[ABOUT THIS EXERCISE] Could you reproduce the lines below from the one with "- liver: (67, 139, 396, 341)" through the one with "139, 399, 257)"? Keep both ends and add nothing.

*** SUPPLIED MATERIAL ***

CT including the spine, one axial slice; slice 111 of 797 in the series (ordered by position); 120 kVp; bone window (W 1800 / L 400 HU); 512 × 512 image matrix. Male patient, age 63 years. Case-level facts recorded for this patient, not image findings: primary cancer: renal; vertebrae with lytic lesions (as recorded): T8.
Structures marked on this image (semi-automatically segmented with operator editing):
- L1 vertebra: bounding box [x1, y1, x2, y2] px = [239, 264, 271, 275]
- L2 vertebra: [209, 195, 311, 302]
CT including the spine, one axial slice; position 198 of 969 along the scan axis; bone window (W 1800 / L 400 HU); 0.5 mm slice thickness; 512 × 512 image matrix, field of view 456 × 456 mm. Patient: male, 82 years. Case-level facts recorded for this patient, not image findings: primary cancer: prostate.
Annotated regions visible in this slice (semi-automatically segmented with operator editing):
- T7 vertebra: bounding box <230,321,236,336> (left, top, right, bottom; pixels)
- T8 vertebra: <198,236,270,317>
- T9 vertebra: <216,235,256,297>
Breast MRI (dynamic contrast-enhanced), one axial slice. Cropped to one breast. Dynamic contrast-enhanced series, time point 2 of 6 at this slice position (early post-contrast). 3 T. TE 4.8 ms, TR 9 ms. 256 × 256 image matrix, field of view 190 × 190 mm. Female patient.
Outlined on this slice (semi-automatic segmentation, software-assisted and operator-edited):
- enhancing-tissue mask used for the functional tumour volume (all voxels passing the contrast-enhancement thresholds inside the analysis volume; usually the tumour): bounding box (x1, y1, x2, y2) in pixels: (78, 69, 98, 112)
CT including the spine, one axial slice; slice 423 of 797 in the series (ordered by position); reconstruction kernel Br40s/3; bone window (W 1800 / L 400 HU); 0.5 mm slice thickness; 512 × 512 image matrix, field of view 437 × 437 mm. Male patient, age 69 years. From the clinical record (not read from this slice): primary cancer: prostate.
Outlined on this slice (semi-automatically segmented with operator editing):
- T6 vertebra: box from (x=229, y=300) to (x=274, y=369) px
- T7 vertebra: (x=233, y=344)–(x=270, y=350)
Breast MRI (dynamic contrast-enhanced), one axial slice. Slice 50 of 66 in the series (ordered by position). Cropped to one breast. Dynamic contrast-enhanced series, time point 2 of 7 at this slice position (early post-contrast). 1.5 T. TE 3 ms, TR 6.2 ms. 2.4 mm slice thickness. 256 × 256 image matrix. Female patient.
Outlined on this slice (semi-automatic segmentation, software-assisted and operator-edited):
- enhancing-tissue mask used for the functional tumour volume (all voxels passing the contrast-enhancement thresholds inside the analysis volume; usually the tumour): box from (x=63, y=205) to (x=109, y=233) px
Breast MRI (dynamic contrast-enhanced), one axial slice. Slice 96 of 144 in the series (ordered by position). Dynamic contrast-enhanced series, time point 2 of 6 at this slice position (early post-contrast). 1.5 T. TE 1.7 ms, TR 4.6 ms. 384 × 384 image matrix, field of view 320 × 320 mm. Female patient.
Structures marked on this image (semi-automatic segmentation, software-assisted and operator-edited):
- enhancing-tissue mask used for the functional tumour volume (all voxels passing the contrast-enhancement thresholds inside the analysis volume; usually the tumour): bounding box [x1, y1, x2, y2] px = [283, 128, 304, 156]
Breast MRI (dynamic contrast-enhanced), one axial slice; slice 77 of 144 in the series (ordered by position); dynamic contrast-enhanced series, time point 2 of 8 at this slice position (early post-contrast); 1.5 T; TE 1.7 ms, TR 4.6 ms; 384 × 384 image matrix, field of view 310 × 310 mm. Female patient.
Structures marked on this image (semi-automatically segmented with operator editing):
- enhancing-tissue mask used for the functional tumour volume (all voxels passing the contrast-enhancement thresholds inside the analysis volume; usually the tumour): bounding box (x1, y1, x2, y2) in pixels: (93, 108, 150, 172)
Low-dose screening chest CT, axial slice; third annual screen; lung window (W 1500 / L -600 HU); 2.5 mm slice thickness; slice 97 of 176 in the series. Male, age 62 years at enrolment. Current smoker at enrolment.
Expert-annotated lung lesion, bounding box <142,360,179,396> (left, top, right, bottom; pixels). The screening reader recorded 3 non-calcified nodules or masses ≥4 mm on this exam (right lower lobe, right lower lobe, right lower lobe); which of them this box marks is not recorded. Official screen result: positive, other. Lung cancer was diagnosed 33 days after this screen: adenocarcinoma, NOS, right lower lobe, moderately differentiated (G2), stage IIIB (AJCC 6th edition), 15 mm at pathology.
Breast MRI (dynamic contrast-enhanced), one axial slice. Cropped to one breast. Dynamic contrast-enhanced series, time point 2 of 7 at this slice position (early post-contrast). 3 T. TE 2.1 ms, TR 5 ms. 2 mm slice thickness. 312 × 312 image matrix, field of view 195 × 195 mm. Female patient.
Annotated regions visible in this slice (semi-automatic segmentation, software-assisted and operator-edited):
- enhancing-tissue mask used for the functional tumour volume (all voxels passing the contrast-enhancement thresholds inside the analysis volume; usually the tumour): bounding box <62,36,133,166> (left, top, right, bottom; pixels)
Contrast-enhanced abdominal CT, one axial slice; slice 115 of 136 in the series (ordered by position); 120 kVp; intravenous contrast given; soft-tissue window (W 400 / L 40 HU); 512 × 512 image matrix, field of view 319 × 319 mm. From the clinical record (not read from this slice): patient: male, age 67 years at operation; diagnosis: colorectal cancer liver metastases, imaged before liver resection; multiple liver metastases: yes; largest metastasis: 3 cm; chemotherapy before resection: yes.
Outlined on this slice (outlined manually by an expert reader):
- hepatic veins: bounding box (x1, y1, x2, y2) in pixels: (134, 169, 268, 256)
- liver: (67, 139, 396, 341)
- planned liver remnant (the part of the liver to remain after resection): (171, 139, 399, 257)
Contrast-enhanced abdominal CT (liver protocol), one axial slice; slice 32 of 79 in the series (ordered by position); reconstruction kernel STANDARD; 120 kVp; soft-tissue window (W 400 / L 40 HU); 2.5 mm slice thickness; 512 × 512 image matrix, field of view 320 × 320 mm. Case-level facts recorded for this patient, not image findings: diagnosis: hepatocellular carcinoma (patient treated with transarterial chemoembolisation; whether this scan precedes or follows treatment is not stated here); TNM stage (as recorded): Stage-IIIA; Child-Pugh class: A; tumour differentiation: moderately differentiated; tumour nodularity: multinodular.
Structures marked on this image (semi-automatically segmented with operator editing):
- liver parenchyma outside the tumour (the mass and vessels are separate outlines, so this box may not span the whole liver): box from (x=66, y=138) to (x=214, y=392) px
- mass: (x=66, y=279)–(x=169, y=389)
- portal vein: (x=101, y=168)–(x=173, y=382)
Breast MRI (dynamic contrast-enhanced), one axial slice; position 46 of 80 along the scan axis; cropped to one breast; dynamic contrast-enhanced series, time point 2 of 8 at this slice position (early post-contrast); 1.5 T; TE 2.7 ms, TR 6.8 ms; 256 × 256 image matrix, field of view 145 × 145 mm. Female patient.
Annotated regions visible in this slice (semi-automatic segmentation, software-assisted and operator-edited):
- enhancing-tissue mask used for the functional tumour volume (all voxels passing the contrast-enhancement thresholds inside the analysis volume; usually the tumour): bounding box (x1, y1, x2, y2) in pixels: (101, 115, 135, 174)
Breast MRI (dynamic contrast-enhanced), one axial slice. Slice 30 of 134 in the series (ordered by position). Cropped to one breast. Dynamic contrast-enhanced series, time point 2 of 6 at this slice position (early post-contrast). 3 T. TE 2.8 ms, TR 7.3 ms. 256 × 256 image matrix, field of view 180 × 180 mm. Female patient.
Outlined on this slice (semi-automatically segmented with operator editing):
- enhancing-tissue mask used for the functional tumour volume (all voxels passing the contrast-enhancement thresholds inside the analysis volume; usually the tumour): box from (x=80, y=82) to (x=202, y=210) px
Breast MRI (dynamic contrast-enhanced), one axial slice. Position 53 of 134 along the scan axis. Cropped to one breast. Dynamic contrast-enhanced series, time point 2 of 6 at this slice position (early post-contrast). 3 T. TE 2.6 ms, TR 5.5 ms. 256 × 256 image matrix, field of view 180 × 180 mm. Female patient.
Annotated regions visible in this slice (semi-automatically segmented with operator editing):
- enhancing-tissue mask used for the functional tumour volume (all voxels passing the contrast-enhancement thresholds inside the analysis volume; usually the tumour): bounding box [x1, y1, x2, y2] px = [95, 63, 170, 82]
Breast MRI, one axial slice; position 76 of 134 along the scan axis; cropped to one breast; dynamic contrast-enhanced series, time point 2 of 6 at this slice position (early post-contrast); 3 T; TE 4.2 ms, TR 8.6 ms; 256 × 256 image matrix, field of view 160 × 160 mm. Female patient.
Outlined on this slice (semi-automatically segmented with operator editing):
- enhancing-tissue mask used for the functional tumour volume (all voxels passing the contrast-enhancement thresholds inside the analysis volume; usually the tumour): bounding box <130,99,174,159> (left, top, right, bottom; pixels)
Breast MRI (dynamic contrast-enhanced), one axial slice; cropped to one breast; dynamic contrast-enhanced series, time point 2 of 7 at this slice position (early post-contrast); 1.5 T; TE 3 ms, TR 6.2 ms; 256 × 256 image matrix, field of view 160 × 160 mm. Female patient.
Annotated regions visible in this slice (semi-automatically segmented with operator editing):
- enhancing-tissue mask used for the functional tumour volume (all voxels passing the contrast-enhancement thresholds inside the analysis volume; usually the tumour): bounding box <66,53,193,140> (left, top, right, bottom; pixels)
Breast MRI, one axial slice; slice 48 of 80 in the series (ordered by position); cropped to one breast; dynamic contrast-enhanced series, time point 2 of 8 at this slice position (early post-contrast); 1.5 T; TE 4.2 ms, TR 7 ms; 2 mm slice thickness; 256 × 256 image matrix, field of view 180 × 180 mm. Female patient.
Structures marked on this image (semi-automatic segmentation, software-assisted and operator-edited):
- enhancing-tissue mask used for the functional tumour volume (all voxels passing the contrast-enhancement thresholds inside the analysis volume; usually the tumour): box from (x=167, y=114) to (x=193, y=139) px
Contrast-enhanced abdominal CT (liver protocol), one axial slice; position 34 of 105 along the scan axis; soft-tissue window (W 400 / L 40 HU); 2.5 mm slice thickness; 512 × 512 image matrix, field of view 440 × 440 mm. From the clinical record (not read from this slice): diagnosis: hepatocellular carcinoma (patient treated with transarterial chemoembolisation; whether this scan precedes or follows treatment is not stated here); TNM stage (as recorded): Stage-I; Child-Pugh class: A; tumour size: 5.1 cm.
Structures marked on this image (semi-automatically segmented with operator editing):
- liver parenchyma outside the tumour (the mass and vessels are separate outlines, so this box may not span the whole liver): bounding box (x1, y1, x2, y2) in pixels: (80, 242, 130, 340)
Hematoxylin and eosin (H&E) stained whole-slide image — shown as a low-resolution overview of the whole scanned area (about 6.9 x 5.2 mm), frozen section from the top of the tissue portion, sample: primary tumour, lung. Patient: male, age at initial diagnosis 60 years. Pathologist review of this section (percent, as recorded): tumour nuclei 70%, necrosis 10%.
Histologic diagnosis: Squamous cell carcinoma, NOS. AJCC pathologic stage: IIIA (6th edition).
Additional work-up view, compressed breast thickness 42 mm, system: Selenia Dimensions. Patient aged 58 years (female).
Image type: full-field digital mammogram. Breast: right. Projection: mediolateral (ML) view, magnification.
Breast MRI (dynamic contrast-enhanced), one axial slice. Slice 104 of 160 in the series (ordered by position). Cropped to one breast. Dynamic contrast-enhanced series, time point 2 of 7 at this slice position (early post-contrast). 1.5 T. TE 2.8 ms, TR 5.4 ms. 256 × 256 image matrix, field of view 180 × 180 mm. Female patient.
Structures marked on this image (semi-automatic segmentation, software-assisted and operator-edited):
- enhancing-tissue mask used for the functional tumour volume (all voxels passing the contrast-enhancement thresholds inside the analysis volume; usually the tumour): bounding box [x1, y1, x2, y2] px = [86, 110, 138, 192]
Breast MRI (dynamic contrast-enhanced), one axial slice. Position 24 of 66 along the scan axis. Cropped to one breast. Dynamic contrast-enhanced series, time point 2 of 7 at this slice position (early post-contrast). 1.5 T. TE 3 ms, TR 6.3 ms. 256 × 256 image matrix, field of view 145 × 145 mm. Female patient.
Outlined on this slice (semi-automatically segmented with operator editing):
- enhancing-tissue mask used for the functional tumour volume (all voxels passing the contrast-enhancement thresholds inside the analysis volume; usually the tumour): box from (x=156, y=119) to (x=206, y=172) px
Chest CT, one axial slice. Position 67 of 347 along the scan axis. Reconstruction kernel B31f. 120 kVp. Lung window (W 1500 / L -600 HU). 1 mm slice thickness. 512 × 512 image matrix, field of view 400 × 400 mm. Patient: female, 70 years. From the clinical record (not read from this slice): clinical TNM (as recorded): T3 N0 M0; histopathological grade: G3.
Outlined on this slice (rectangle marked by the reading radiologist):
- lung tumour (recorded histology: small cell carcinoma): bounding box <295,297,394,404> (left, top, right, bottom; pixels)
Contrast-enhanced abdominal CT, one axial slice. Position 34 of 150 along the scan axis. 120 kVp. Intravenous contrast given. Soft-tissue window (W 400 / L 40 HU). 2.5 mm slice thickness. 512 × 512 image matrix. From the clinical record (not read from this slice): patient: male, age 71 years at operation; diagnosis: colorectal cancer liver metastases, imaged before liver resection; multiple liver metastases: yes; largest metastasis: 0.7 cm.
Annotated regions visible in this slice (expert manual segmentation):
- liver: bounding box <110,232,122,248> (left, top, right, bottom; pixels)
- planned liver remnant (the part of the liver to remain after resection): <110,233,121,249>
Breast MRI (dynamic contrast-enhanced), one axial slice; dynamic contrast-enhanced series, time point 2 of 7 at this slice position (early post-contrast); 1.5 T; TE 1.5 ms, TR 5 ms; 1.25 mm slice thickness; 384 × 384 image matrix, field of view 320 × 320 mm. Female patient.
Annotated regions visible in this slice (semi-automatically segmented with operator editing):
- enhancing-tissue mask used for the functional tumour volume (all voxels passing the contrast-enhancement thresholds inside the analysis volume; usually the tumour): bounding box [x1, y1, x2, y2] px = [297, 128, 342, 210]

***

[ANSWER BELOW]
- liver: (67, 139, 396, 341)
- planned liver remnant (the part of the liver to remain after resection): (171, 139, 399, 257)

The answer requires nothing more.